## Page text:
The FDS 6.0.1 baseline run (shown as a horizontal line) completed in 4.86 hours. The default OpenMP run with Hyper Threading enabled used 12 threads and ran in 5.82 hours (20% slower than baseline). The default OpenMP run with HyperThreading disabled used 6 threads, ran in 4.32 hours (11% faster than baseline), and was the fastest of the 24 FDS 6.1.0 simulations.
This benchmark reinforces the suggestion that Hyper Threading is not helpful. In the best case, the addition of OpenMP only results 11% reduction in simulation time compared to the baseline Switchgear run. This poor performance is likely a combination of the relatively low cell count and the poor balancing of the meshes. Identifying the impact of mesh balancing when using OpenMP will require a different benchmark where the meshes are varied while maintaining the total cell count.

## Tasks to perform:
1. Show each line in the records that contains the string "once".
2. Continue the passage about the FDS OpenMP benchmark, starting right after its last sentence.

(Chart understanding data)
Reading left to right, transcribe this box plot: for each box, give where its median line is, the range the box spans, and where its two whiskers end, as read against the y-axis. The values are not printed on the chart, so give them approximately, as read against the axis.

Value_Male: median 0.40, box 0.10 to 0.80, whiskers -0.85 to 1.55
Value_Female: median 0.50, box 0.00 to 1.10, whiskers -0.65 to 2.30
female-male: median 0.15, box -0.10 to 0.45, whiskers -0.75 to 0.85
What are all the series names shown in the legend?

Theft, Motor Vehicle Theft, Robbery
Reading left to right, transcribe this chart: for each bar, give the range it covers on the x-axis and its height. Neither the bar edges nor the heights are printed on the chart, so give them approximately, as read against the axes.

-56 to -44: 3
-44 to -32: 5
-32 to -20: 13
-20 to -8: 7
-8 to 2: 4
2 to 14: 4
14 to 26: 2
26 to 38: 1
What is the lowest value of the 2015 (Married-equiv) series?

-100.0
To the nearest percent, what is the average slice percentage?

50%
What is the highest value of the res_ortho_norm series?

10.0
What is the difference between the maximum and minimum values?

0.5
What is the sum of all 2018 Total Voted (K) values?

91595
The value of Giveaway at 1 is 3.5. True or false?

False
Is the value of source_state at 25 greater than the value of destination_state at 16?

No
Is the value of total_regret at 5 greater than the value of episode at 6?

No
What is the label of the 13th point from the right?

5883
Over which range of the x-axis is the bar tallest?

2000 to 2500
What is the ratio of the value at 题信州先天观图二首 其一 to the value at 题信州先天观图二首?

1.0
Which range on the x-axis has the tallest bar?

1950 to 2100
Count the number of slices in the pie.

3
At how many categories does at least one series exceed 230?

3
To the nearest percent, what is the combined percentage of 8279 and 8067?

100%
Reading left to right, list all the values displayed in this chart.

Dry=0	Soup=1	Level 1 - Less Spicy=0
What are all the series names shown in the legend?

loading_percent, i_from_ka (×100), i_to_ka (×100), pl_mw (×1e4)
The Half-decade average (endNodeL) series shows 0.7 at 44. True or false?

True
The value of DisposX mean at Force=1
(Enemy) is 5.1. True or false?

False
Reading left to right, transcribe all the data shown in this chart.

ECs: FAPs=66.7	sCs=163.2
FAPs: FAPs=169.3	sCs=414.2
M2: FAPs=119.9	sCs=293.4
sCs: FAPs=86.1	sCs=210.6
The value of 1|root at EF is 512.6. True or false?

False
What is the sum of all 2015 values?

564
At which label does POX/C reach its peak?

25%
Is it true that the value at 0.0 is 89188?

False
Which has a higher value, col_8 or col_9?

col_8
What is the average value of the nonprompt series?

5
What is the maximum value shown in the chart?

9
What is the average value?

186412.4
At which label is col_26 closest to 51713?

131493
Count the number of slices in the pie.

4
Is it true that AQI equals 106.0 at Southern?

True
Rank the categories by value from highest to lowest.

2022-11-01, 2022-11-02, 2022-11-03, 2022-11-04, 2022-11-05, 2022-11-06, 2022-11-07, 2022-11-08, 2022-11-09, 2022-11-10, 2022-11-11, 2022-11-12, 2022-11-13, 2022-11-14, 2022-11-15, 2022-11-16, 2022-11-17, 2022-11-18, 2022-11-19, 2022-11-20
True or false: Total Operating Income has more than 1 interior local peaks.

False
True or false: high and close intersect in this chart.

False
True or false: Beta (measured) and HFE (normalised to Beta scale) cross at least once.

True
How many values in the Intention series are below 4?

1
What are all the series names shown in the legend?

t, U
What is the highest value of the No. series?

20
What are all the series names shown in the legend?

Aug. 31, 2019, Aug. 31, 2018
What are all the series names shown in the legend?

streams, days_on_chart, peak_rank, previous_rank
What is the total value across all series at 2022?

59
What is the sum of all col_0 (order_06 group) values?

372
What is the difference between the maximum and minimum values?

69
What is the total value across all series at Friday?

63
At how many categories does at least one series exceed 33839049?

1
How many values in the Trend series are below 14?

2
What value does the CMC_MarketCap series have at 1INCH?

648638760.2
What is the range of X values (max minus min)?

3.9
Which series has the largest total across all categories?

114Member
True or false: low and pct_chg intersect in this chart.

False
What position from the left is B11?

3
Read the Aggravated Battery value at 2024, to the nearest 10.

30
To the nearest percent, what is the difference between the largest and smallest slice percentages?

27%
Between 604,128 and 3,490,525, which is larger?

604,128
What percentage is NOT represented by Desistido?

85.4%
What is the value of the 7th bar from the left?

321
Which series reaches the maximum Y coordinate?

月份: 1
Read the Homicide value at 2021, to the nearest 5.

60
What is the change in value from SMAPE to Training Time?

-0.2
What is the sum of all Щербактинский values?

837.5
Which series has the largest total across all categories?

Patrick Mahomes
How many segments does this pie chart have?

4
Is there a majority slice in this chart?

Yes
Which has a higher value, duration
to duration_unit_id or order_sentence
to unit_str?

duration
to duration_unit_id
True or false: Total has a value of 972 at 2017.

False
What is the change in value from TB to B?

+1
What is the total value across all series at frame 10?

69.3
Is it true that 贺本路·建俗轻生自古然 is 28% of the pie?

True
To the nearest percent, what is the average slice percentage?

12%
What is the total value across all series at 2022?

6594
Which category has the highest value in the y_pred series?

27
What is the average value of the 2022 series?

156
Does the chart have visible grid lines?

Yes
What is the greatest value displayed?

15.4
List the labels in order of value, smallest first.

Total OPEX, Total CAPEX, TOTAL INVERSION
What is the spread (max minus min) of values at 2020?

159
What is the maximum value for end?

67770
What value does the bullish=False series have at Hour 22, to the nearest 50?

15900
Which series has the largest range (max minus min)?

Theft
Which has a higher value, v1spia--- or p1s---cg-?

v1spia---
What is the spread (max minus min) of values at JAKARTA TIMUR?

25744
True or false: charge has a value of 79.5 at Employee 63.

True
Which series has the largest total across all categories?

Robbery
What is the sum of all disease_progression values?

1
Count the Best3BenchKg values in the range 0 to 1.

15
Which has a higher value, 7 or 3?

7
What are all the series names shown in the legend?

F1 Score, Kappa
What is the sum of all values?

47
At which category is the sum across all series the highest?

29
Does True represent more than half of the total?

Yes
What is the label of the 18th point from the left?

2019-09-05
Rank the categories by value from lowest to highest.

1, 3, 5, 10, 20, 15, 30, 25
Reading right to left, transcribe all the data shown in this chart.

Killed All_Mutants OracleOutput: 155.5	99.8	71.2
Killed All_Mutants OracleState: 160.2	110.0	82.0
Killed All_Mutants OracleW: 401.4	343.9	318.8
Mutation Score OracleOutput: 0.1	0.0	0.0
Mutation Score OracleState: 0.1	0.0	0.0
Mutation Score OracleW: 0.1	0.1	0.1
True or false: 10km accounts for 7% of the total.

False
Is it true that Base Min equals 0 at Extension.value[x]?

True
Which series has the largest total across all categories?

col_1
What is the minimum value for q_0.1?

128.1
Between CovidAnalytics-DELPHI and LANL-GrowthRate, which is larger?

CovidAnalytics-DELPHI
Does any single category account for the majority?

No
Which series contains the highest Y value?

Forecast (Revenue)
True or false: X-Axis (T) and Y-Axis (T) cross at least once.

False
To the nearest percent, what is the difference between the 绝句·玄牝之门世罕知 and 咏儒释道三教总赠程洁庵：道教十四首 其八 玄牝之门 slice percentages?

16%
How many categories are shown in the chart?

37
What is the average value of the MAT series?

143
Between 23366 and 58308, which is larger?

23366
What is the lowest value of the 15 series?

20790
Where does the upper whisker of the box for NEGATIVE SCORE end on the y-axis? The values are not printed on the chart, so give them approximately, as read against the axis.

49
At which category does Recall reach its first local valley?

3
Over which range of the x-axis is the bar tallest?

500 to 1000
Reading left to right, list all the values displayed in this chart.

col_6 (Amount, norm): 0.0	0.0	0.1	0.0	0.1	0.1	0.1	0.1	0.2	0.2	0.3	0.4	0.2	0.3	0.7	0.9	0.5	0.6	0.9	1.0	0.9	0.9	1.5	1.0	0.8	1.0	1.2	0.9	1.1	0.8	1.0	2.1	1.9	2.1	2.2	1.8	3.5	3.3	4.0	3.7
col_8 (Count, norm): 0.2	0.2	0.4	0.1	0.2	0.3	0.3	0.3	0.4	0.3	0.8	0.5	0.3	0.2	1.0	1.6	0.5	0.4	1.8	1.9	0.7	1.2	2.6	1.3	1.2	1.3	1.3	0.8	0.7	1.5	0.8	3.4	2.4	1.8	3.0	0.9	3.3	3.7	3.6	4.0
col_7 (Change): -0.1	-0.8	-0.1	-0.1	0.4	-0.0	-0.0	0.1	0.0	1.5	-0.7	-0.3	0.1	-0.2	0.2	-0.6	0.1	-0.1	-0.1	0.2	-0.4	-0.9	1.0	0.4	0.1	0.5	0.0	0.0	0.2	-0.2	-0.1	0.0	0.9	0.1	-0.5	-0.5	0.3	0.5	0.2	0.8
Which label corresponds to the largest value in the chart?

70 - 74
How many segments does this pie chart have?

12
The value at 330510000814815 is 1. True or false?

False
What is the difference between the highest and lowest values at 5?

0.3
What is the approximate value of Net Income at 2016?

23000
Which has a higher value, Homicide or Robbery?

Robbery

## List of answers:
1.
True or false: Beta (measured) and HFE (normalised to Beta scale) cross at least once.
True or false: X-Axis (T) and Y-Axis (T) cross at least once.

2.
You can download the raw OUT files and representative FDS input files (only 2 FDS input files are included as only the HEAD parameter CHID changed across variants of the same simulation) the the following location:
PyroSim users seeking faster runtimes with the OpenMP version of FDS should consider either disabling Hyper Threading in the BIOS or limiting the number of threads using the OpenMP Environment dialog. Even in the burner benchmark where the poor performance of the default 12 threads run was less exaggerated, setting the number of threads to match the number of physical cores (6) saved 38 minutes off the default 5 hours and 12 minutes (i.e. 12% faster).